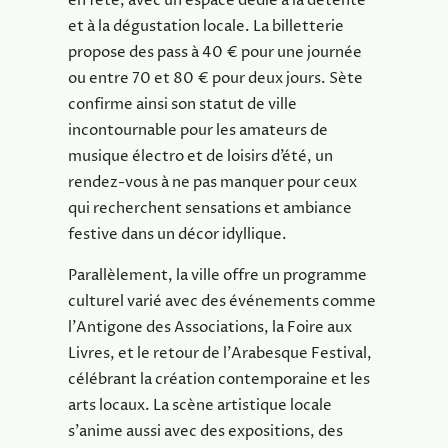
en fête, avec un espace dédié à la détente
et à la dégustation locale. La billetterie
propose des pass à 40 € pour une journée
ou entre 70 et 80 € pour deux jours. Sète
confirme ainsi son statut de ville
incontournable pour les amateurs de
musique électro et de loisirs d’été, un
rendez-vous à ne pas manquer pour ceux
qui recherchent sensations et ambiance
festive dans un décor idyllique.
Parallèlement, la ville offre un programme
culturel varié avec des événements comme
l’Antigone des Associations, la Foire aux
Livres, et le retour de l’Arabesque Festival,
célébrant la création contemporaine et les
arts locaux. La scène artistique locale
s’anime aussi avec des expositions, des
......
The task: Return all lines of the material above in which the word "ville" occurs.

Solution to the problem:
confirme ainsi son statut de ville
Parallèlement, la ville offre un programme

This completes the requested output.